Aim of the task:
Locate the word "form" in the data below, then copy every line that holds it.

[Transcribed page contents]
+ + +
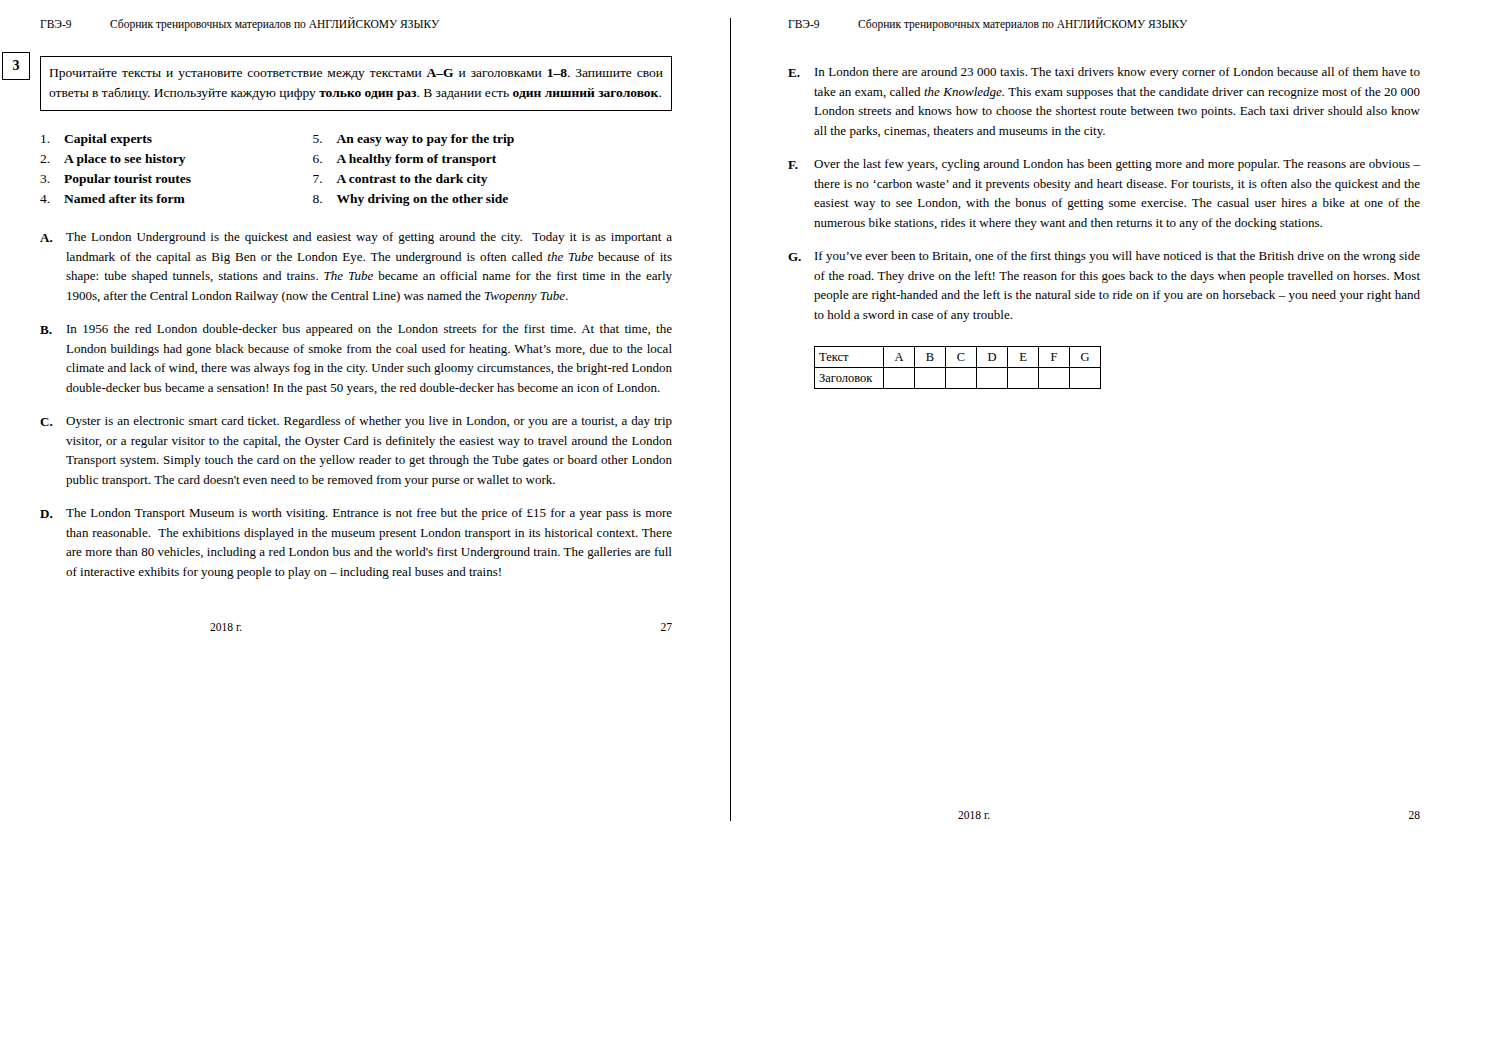ГВЭ-9
Сборник тренировочных материалов по АНГЛИЙСКОМУ ЯЗЫКУ
3
Прочитайте тексты и установите соответствие между текстами A–G и заголовками 1–8. Запишите свои ответы в таблицу. Используйте каждую цифру только один раз. В задании есть один лишний заголовок.
| 1. | Capital experts | 5. | An easy way to pay for the trip |
| 2. | A place to see history | 6. | A healthy form of transport |
| 3. | Popular tourist routes | 7. | A contrast to the dark city |
| 4. | Named after its form | 8. | Why driving on the other side |
A.
The London Underground is the quickest and easiest way of getting around the city. Today it is as important a landmark of the capital as Big Ben or the London Eye. The underground is often called the Tube because of its shape: tube shaped tunnels, stations and trains. The Tube became an official name for the first time in the early 1900s, after the Central London Railway (now the Central Line) was named the Twopenny Tube.
B.
In 1956 the red London double-decker bus appeared on the London streets for the first time. At that time, the London buildings had gone black because of smoke from the coal used for heating. What’s more, due to the local climate and lack of wind, there was always fog in the city. Under such gloomy circumstances, the bright-red London double-decker bus became a sensation! In the past 50 years, the red double-decker has become an icon of London.
C.
Oyster is an electronic smart card ticket. Regardless of whether you live in London, or you are a tourist, a day trip visitor, or a regular visitor to the capital, the Oyster Card is definitely the easiest way to travel around the London Transport system. Simply touch the card on the yellow reader to get through the Tube gates or board other London public transport. The card doesn't even need to be removed from your purse or wallet to work.
D.
The London Transport Museum is worth visiting. Entrance is not free but the price of £15 for a year pass is more than reasonable. The exhibitions displayed in the museum present London transport in its historical context. There are more than 80 vehicles, including a red London bus and the world's first Underground train. The galleries are full of interactive exhibits for young people to play on – including real buses and trains!
2018 г.
27
ГВЭ-9
Сборник тренировочных материалов по АНГЛИЙСКОМУ ЯЗЫКУ
E.
In London there are around 23 000 taxis. The taxi drivers know every corner of London because all of them have to take an exam, called the Knowledge. This exam supposes that the candidate driver can recognize most of the 20 000 London streets and knows how to choose the shortest route between two points. Each taxi driver should also know all the parks, cinemas, theaters and museums in the city.
F.
Over the last few years, cycling around London has been getting more and more popular. The reasons are obvious – there is no ‘carbon waste’ and it prevents obesity and heart disease. For tourists, it is often also the quickest and the easiest way to see London, with the bonus of getting some exercise. The casual user hires a bike at one of the numerous bike stations, rides it where they want and then returns it to any of the docking stations.
G.
If you’ve ever been to Britain, one of the first things you will have noticed is that the British drive on the wrong side of the road. They drive on the left! The reason for this goes back to the days when people travelled on horses. Most people are right-handed and the left is the natural side to ride on if you are on horseback – you need your right hand to hold a sword in case of any trouble.
| Текст | A | B | C | D | E | F | G |
| Заголовок | | | | | | | |
2018 г.
28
+ + +
Task solution:
| 2. | A place to see history | 6. | A healthy form of transport |
| 4. | Named after its form | 8. | Why driving on the other side |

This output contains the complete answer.